Co-creation with the Environment – research project in Wigan Flashes by Lizzie King. Lizzie King shares her work in progress, exploring a scene where we have destroyed the natural, and the non-human living species have adapted to live and thrive in what is now a site of stunning post-nature beauty. This work is part of the residence programme in Open Eye Hub in Wigan.

Intervention and Renewal by Johannes Pretorius, from We Feed The UK series. The project documents three generations of the Robinson family working at Strickley, their organic dairy farm in Cumbria. On it, they also manage kilometres of species-rich hedgerows and are actively rewilding woodlands and wetlands. All ten We Feed The UK stories will be revealed on the 8th of February.

We Feed The World, commissioned by Gaia Foundation, shows stories from agroecological, small-scale farmers who not only provide the majority of the world’s food but also offer solutions to many of our current crises.

Urugo by Hellen Songa. On a long journey through Africa Hellen seeks to discover the social and creative ecological activities of African communities, particularly her mother- and fatherlands – Rwanda and Zambia, and the impacts of these activities on the whole planet’s climate and local ecosystems. 
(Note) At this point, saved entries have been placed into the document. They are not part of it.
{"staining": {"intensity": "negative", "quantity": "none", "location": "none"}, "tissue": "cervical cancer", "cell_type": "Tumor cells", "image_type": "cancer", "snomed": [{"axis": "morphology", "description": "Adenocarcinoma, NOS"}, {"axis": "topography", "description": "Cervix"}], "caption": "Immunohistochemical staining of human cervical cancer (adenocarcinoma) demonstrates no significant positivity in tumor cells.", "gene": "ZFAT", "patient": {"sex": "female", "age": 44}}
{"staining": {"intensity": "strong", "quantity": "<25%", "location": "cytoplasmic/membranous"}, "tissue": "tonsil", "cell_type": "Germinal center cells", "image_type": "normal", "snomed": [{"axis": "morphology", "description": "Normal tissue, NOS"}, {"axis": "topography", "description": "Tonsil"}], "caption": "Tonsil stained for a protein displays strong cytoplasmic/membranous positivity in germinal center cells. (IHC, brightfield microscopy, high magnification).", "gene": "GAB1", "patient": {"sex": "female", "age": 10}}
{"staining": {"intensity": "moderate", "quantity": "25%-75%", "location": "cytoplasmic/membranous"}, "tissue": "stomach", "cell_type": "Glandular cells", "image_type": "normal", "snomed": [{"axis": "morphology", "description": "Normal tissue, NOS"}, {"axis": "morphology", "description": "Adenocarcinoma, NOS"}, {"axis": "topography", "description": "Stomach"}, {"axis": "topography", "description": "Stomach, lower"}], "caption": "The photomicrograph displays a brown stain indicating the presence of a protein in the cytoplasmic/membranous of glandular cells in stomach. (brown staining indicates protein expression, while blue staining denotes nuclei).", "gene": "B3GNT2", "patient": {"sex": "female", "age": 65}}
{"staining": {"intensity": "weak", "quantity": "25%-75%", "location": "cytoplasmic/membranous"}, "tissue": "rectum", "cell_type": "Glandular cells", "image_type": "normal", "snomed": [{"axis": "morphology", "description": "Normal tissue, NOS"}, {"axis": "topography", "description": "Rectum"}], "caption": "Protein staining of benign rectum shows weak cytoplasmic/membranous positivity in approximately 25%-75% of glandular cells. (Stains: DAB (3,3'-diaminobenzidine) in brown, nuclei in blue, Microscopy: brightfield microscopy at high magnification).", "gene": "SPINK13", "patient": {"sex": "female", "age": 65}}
Home Grown Knowledge by Gwen Riley Jones. Gwen Riley Jones has been collaborating with growers in Rochdale community gardens to share their stories of growing and what it means to them. This project is in partnership with the Royal Horticultural Society.

Outside gallery walls will see the We Feed The UK exhibition: 10 photographers who can change our perspective documented 10 regenerative farm stories in 10 regions of the UK,  telling the stories sprouting from nature-friendly farming including climate resilience, food justice and seed sovereignty. 

For this edition of LOOK Climate Lab we are partnering with Gaia Foundation, Energy House 2.0 Salford, Royal Horticultural Society, The Tree Council, Impressions Gallery, Peloton Liverpool Coop, Wigan Council, The Mersey Forest, Liverpool ONE and many others to bring people and ideas together, explore the complexities of human-nature relationships and make positive changes to live more sustainable and connected lives.